# Enabling Researchers to Automatically Code their Text Responses from Assessments

### Contact

Fabian Zehner, DIPF Frankfurt\
Nico Andersem, DIPF Frankfurt

### Description

When test persons respond to test questions with natural language, the responses typically need to be scored by humans. We use natural language processing techniques and embeddings to represent word semantics for grouping (i.e., clustering) and classifying responses. This pipeline is available via the R-based Shiny app of [ReCo](https://www.reco.science/) (shinyReCoR) through a graphical user interface to people without knowledge of how to use NLP or ML coding frameworks. Therefore, our app focuses on making the classification process transparent and offers many interactive ways to diagnose resulting models/classifiers, among others through visualizing the semantic space.

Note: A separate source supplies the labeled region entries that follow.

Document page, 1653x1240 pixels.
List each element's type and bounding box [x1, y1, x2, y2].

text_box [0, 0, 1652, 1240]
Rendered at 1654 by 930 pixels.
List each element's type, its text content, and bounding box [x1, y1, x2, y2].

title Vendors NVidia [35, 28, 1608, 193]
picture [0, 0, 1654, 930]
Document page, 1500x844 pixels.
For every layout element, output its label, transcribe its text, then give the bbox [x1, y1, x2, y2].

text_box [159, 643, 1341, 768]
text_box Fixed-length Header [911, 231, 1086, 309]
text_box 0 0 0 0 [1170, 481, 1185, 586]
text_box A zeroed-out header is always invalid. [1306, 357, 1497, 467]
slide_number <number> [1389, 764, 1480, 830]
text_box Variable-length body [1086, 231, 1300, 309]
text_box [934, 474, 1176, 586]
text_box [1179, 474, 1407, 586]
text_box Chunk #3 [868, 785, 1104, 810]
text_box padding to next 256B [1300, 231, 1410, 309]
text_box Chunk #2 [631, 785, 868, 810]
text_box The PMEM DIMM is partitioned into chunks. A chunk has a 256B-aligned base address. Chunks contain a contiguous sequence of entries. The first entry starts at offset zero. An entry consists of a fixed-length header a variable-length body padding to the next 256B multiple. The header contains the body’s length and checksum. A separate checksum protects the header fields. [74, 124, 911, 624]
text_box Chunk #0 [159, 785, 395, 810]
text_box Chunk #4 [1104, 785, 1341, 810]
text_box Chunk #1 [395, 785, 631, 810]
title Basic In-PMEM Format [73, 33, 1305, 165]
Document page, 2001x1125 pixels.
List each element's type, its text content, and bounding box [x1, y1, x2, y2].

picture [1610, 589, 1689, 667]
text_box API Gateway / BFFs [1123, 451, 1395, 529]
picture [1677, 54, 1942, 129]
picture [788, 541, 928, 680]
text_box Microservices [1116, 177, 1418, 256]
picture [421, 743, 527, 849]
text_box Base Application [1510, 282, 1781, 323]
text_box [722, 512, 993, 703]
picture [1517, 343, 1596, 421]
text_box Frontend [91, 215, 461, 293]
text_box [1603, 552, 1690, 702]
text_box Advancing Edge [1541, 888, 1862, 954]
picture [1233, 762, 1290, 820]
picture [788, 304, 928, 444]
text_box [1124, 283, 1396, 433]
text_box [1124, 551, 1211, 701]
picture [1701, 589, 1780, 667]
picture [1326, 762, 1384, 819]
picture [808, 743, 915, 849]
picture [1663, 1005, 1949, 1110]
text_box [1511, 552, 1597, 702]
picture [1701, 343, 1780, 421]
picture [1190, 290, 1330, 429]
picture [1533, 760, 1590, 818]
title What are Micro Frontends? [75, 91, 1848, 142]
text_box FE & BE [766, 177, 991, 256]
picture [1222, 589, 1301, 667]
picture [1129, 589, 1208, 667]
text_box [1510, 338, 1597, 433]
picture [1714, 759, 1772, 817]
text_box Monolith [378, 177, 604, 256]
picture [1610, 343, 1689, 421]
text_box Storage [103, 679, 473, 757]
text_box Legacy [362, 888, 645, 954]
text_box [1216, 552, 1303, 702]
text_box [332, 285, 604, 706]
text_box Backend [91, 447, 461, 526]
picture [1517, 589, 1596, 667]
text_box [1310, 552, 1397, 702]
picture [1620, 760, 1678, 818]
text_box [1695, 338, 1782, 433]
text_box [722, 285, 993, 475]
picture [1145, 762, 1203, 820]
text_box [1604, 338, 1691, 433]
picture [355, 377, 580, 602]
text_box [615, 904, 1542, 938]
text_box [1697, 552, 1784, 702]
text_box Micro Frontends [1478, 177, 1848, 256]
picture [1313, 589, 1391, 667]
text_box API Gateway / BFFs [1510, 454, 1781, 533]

At the Coding.Waterkant, we plan to develop two new diagnostic and visualization features.

**Literature**\
Andersen, N., & Zehner, F. (2021). shinyReCoR: A Shiny Application for Automatically Coding Text Responses Using R. *Psych, 3*(3), 422–446. doi: 10.3390/psych3030030\
Zehner, F., Sälzer, C., & Goldhammer, F. (2016). Automatic Coding of Short Text Responses via Clustering in Educational Assessment. *Educational and Psychological Measurement, 76*(2), 280–303. doi: 10.1177/0013164415590022

### Dataset

We use a publically released demo data set from ReCo with about 4,000 text responses to a demo item for demonstration purposes. For internal purposes, we work with confidential text responses from the PISA assessment.&#x20;

### How you can contribute

We are happy to exchange ideas on text classification and how to provide easy access to current NLP and ML methods.